Starting from the generated list of unique ids, you can then construct a list of complex items:

items(S) ->
  ?LET(Ids, uids(S), [item(Id) || Id <- Ids]).

Where the item/1 function creates a complex data structure starting from an identifier”

item(Id) ->
  ?LET(Value, some_value_generator(), {Id, Value}).

No spikes in time

One of the properties you may want to verify is that a single API request doesn’t take longer than a certain amount of time. A simple way to check this is to use the timer:tc/1 function. There are a couple of important considerations to be made about this function. For example, it is advised to run it from a newly spawned process and to call erlang:garbage_collect/1 just before using it, to lower the possibilities the Erlang garbage collector starts its job during the measurement. Nonethless, if you don’t need extremely accurate measurements, the following approach may be good enough for you.

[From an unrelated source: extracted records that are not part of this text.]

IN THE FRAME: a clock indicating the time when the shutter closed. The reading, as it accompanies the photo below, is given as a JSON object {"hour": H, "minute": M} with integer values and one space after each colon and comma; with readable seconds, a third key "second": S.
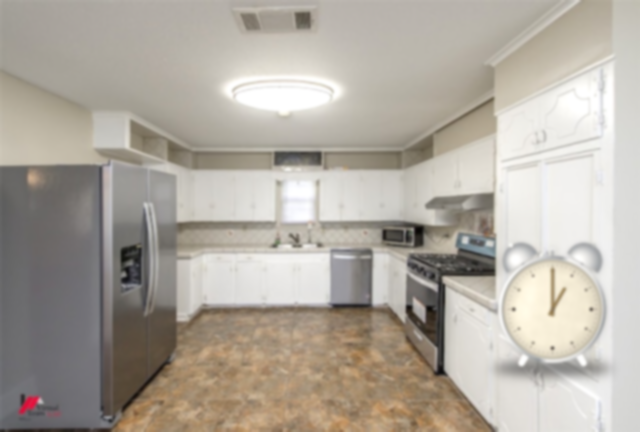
{"hour": 1, "minute": 0}
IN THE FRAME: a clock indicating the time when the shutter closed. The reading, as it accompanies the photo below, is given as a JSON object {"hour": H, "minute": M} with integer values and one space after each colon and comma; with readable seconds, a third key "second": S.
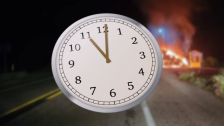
{"hour": 11, "minute": 1}
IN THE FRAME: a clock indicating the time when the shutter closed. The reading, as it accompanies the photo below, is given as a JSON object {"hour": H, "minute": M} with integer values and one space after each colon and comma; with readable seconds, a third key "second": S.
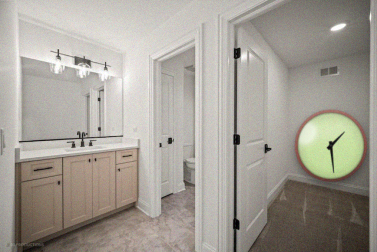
{"hour": 1, "minute": 29}
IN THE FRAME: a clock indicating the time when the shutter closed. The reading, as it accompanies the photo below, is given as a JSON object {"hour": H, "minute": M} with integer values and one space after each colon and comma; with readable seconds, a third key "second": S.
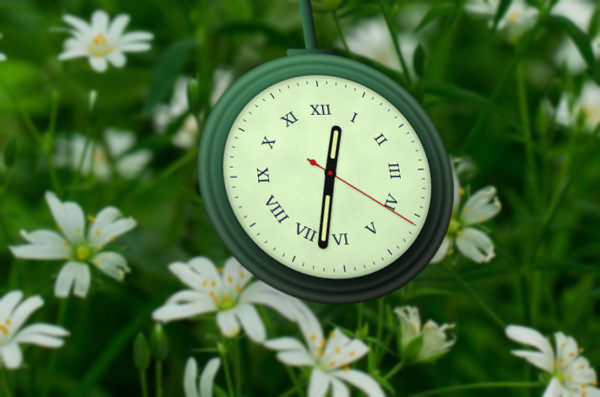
{"hour": 12, "minute": 32, "second": 21}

Let’s assume you have an exec command in your Quickcheck statem:

exec_command(S) ->
  Args = ...
  {call, ?MODULE, exec, [Args]}.

Your ?MODULE:exec/1 function should then look something like:

exec(Args) ->
  timer:tc(server, exec, [Args]).

And the postcondition would look something like:

exec_post(S, [Args], {Time, Result}) ->
  Time < expected_time(exec, Args) andalso Result ...

Where:

expected_time(exec, Args) -> 10 * 1000. %% 10 ms

As a plus, you may want collect some statistics about times (which are now part of the command results) in your property, via the aggregate/2,3 and collect/2,3 functions.

Dealing with race conditions

In our case, it proved to be really hard to provoke the race condition which caused our property to fail. This is why we wrapped our property into a ?ALWAYS(N, Prop) to repeat the same test several time:

prop_sample() ->
  ?FORALL(Attempts, ?SHRINK(1, [100]),
    ?FORALL(Cmds, commands(?MODULE),
      ?ALWAYS(Attempts,
        begin
          ...
        end))).

Notice how we abused the ?SHRINK macro to force Quickcheck to test each case once while searching for a failure and then 100 times for each shrinking attempt.

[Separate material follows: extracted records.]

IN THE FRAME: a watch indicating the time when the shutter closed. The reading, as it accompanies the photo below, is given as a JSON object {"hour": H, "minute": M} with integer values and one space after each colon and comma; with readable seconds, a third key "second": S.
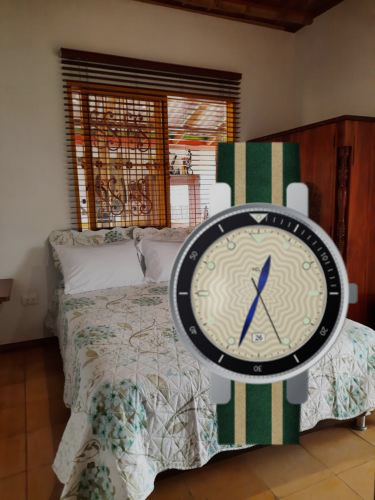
{"hour": 12, "minute": 33, "second": 26}
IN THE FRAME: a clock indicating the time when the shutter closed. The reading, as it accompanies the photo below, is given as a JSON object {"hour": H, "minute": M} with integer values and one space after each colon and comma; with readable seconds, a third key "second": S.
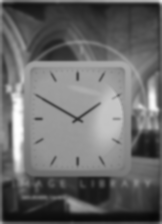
{"hour": 1, "minute": 50}
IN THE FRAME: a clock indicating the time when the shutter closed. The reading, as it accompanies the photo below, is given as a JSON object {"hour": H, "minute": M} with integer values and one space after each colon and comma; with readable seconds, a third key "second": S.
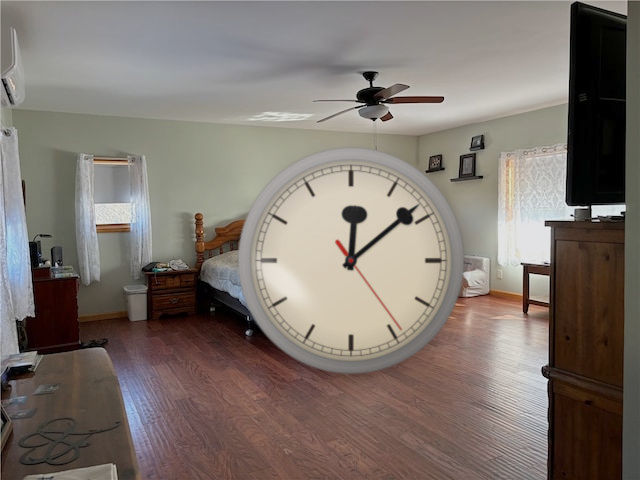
{"hour": 12, "minute": 8, "second": 24}
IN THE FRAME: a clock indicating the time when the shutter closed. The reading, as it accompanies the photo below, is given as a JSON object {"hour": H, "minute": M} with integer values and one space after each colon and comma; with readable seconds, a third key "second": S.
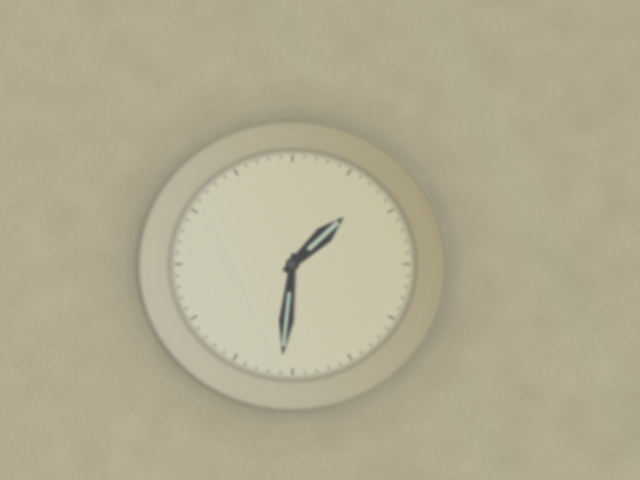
{"hour": 1, "minute": 31}
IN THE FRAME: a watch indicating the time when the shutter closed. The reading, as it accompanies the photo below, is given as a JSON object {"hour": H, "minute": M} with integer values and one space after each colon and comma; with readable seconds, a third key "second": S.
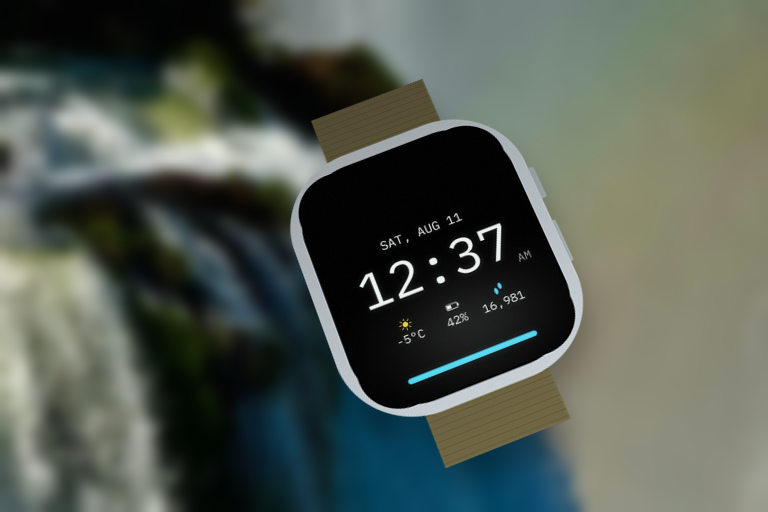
{"hour": 12, "minute": 37}
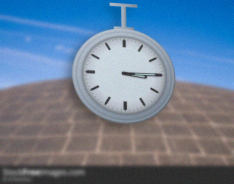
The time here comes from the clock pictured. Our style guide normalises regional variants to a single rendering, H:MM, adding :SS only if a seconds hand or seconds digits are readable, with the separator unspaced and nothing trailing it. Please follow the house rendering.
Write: 3:15
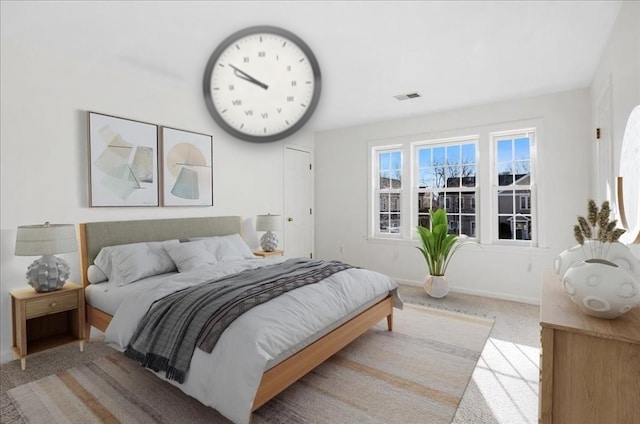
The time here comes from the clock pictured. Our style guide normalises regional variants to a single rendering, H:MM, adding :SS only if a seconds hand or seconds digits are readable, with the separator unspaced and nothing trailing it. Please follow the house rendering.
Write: 9:51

Amending the counterexample

In case of a failing property, Quickcheck stores a copy of the counter-example found. The last counter-example can be retrieved by the eqc:counterexample/0 function. Once fetched, it can be used to repeat a test or to test a different property in the same case, for example using the eqc:check(Prop) function.

The eqc:counterexample/0 function returns a counterexample() abstract data type. With the current version of Quickcheck, it’s possible to decompose the return value into a list of two elements:

[N,C] = eqc:counterexample().

The second element (C) is the actual counter-example, whilst the first element (N) represents the number of attempts you want to re-try that test. If you want to re-try the counterexample a certain amount of times, you can simply do:

eqc:check(sample_eqc:prop_sample(), [1000, B]).